Dans la Bourse du travail s’affairent des artistes peintres d’un genre un peu particulier. Ils se sont acharnés pendant une quinzaine de jours à reproduire sur le mur sud-est une fresque de l’artiste Jean-Jacques Jolinon, fresquiste renommé. Ces peintres amateurs (et donc qui aiment et cultivent lueur art) sont les Passeurs de fresques.
Ils m’ont demandé l’autre jour mon avis sur un point dérisoire du dessin ; doit-on placer le pouce de la main droite de l’accordéoniste sur le clavier ou bien dessous. Car un accordéoniste trône au milieu de la fresque, rappelant qu’en ce lieu, autrefois on donnait force bals populaires dont l’accordéon était la coqueluche.

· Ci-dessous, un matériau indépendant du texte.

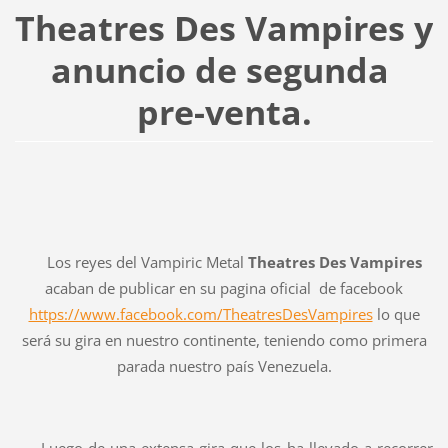
Theatres Des Vampires y
anuncio de segunda
pre-venta.
Los reyes del Vampiric Metal
Theatres Des Vampires
acaban de publicar en su pagina oficial de facebook
https://www.facebook.com/TheatresDesVampires
lo que
será su gira en nuestro continente, teniendo como primera
parada nuestro país Venezuela.
Luego de una extensa gira que los ha llevado a recorrer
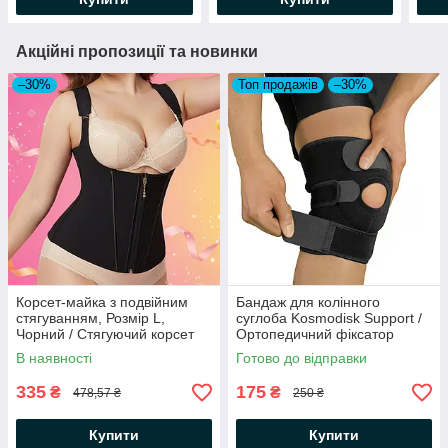
Акційні пропозиції та новинки
–30%
Топ продажів
–30%
Корсет-майка з подвійним
Бандаж для колінного
стягуванням, Розмір L,
суглоба Kosmodisk Support /
Чорний / Стягуючий корсет
Ортопедичний фіксатор
моделюючий
коліна / Еластичний
В наявності
Готово до відправки
наколінник
335
175
₴
₴
478,57 ₴
250 ₴
Купити
Купити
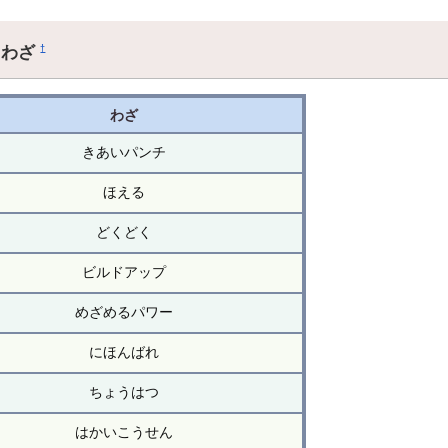
るわざ
†
わざ
きあいパンチ
ほえる
どくどく
ビルドアップ
めざめるパワー
にほんばれ
ちょうはつ
はかいこうせん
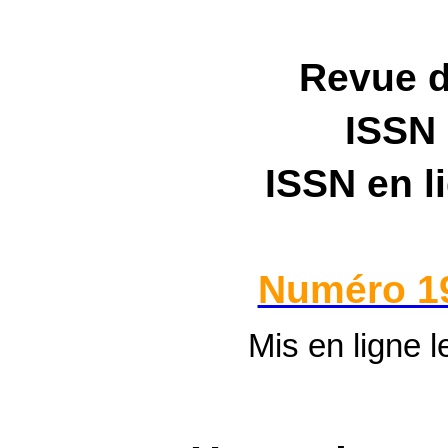
Revue 
ISSN
ISSN en l
Numéro 1
Mis en ligne 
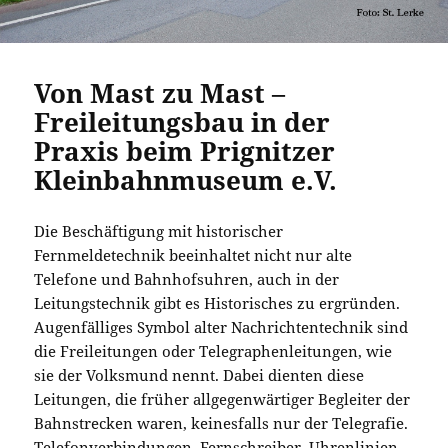
Von Mast zu Mast –
Freileitungsbau in der
Praxis beim Prignitzer
Kleinbahnmuseum e.V.
Die Beschäftigung mit historischer
Fernmeldetechnik beeinhaltet nicht nur alte
Telefone und Bahnhofsuhren, auch in der
Leitungstechnik gibt es Historisches zu ergründen.
Augenfälliges Symbol alter Nachrichtentechnik sind
die Freileitungen oder Telegraphenleitungen, wie
sie der Volksmund nennt. Dabei dienten diese
Leitungen, die früher allgegenwärtiger Begleiter der
Bahnstrecken waren, keinesfalls nur der Telegrafie.
Telefonverbindungen, Fernschreiber, Uhrenlinien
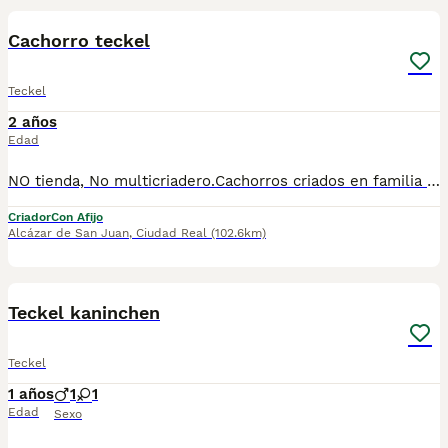
Cachorro teckel
Teckel
2 años
Edad
NO tienda, No multicriadero.Cachorros criados en familia de las mejores lineas de sangre, 25 años de experiencia.
Criador
Con Afijo
Alcázar de San Juan
,
Ciudad Real
(102.6km)
1
1
Teckel kaninchen
Teckel
1 años
1
1
Edad
Sexo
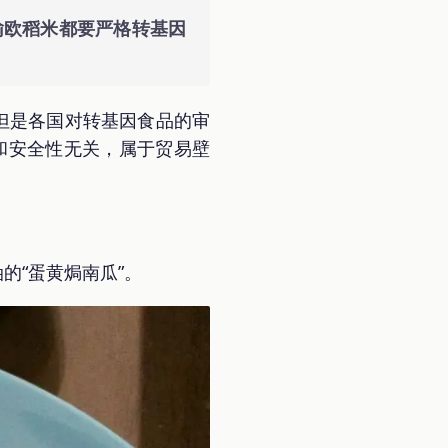
输欧稻米都要严格转基因
但是各国对转基因食品的审
和安全性无关，属于贸易壁
。
的“蛋黄焗南瓜”。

Ma réponse fut que le pouce sous le clavier aurait été plus classique car les apprentis accordéonistes jouent ainsi. Mais lorsqu’ils prennent leur envol, ils libèrent leur pouce. On peut donc le dessiner sur le clavier. C’est ce que préconisent les techniques modernes. Un pouce libre c’est un doigt qui peut être utile et permettre une plus grande virtuosité. Alors le pouce, où l’a-t-il mis, Jolinon ? Dessus ! Moderne quoi ! Virtuose ! Comme sa fresque. Mon pronostic ne donna pas un énorme coup de pouce à la lecture de la fresque qui couvre, elle, des décennies de riches activités multiples.

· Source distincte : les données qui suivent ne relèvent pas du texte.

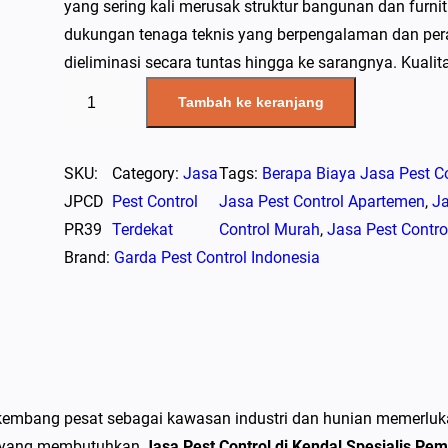
yang sering kali merusak struktur bangunan dan furn
dukungan tenaga teknis yang berpengalaman dan pera
dieliminasi secara tuntas hingga ke sarangnya. Kuali
K
Tambah ke keranjang
u
a
n
SKU:
Category:
Jasa
Tags:
Berapa Biaya Jasa Pest Co
t
JPCD
Pest Control
Jasa Pest Control Apartemen
, 
Ja
i
PR39
Terdekat
Control Murah
, 
Jasa Pest Contro
t
Brand:
Garda Pest Control Indonesia
a
s
J
a
s
rkembang pesat sebagai kawasan industri dan hunian memerlu
a
da yang membutuhkan
Jasa Pest Control di Kendal Spesialis P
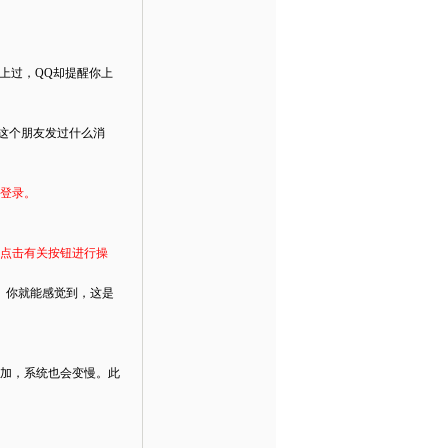
上过，QQ却提醒你上
这个朋友发过什么消
法登录。
会点击有关按钮进行操
。你就能感觉到，这是
增加，系统也会变慢。此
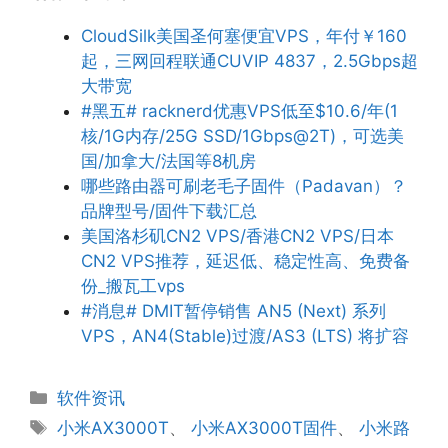
CloudSilk美国圣何塞便宜VPS，年付￥160
起，三网回程联通CUVIP 4837，2.5Gbps超
大带宽
#黑五# racknerd优惠VPS低至$10.6/年(1
核/1G内存/25G SSD/1Gbps@2T)，可选美
国/加拿大/法国等8机房
哪些路由器可刷老毛子固件（Padavan）？
品牌型号/固件下载汇总
美国洛杉矶CN2 VPS/香港CN2 VPS/日本
CN2 VPS推荐，延迟低、稳定性高、免费备
份_搬瓦工vps
#消息# DMIT暂停销售 AN5 (Next) 系列
VPS，AN4(Stable)过渡/AS3 (LTS) 将扩容
分
软件资讯
类
标
小米AX3000T
、
小米AX3000T固件
、
小米路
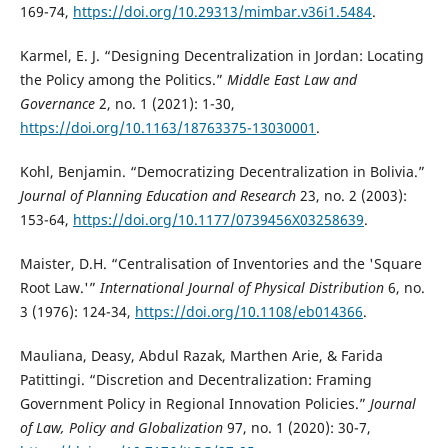
169-74,
https://doi.org/10.29313/mimbar.v36i1.5484
.
Karmel, E. J. “Designing Decentralization in Jordan: Locating
the Policy among the Politics.”
Middle East Law and
Governance
2, no. 1 (2021): 1-30,
https://doi.org/10.1163/18763375-13030001
.
Kohl, Benjamin. “Democratizing Decentralization in Bolivia.”
Journal of Planning Education and Research
23, no. 2 (2003):
153-64,
https://doi.org/10.1177/0739456X03258639
.
Maister, D.H. “Centralisation of Inventories and the 'Square
Root Law.'”
International Journal of Physical Distribution
6, no.
3 (1976): 124-34,
https://doi.org/10.1108/eb014366
.
Mauliana, Deasy, Abdul Razak, Marthen Arie, & Farida
Patittingi. “Discretion and Decentralization: Framing
Government Policy in Regional Innovation Policies.”
Journal
of Law, Policy and Globalization
97, no. 1 (2020): 30-7,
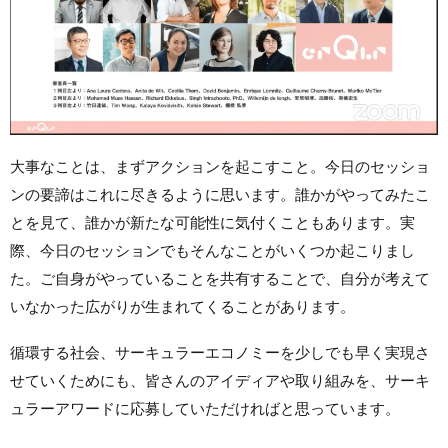
大事なことは、まずアクションを起こすこと。今日のセッショ
ンの要諦はこれに尽きるように思います。誰かがやってみたこ
とを見て、誰かが新たな可能性に気付くこともあります。実
際、今日のセッションでもそんなことがいくつか起こりまし
た。ご自身がやっていることを共有することで、自分が考えて
いなかった広がりが生まれてくることがあります。
循環する社会、サーキュラーエコノミーを少しでも早く実現さ
せていくためにも、皆さんのアイディアや取り組みを、サーキ
ュラーアワードに応募していただければと思っています。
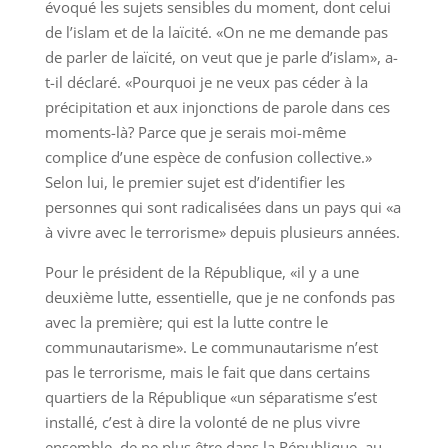
évoqué les sujets sensibles du moment, dont celui
de l’islam et de la laïcité. «On ne me demande pas
de parler de laïcité, on veut que je parle d’islam», a-
t-il déclaré. «Pourquoi je ne veux pas céder à la
précipitation et aux injonctions de parole dans ces
moments-là? Parce que je serais moi-même
complice d’une espèce de confusion collective.»
Selon lui, le premier sujet est d’identifier les
personnes qui sont radicalisées dans un pays qui «a
à vivre avec le terrorisme» depuis plusieurs années.
Pour le président de la République, «il y a une
deuxième lutte, essentielle, que je ne confonds pas
avec la première; qui est la lutte contre le
communautarisme». Le communautarisme n’est
pas le terrorisme, mais le fait que dans certains
quartiers de la République «un séparatisme s’est
installé, c’est à dire la volonté de ne plus vivre
ensemble, de ne plus être dans la République, au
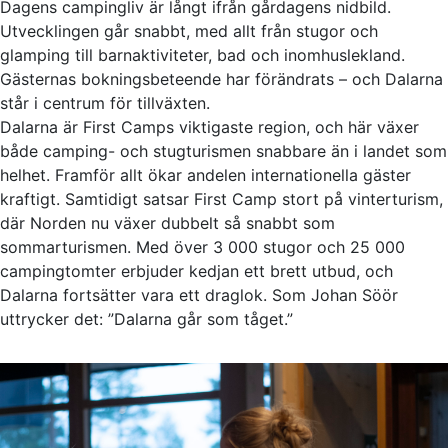
Dagens campingliv är långt ifrån gårdagens nidbild.
Utvecklingen går snabbt, med allt från stugor och
glamping till barnaktiviteter, bad och inomhuslekland.
Gästernas bokningsbeteende har förändrats – och Dalarna
står i centrum för tillväxten.
Dalarna är First Camps viktigaste region, och här växer
både camping- och stugturismen snabbare än i landet som
helhet. Framför allt ökar andelen internationella gäster
kraftigt. Samtidigt satsar First Camp stort på vinterturism,
där Norden nu växer dubbelt så snabbt som
sommarturismen. Med över 3 000 stugor och 25 000
campingtomter erbjuder kedjan ett brett utbud, och
Dalarna fortsätter vara ett draglok. Som Johan Söör
uttrycker det: ”Dalarna går som tåget.”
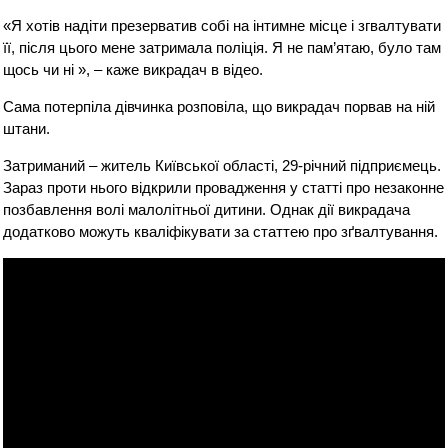
«Я хотів надіти презерватив собі на інтимне місце і згвалтувати
її, після цього мене затримала поліція. Я не пам’ятаю, було там
щось чи ні », – каже викрадач в відео.
Сама потерпіла дівчинка розповіла, що викрадач порвав на ній
штани.
Затриманий – житель Київської області, 29-річний підприємець.
Зараз проти нього відкрили провадження у статті про незаконне
позбавлення волі малолітньої дитини. Однак дії викрадача
додатково можуть кваліфікувати за статтею про зґвалтування.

Elle représente tout ce que la Bourse du travail a connu, les syndicats, les assos, les matchs de boxe, les expos, les bals musette et même une Bourse du travail, ce qui signifie un bureau de placement des ouvriers, assuré par les syndicats. C’était il y a bien longtemps, à l’époque où l’on permettait aux ouvriers de gérer les choses comme d’administrer la sécu.
Le plus triste de cette mémoire perdue c’est que nos assos mémorielles (1) ont dû se battre pour en conserver le souvenir. Qu’on se rassure, toute oeuvre d’art est révolutionnaire.
(1) Bourse du Travail, mémoire vivante et Passeurs de fresque.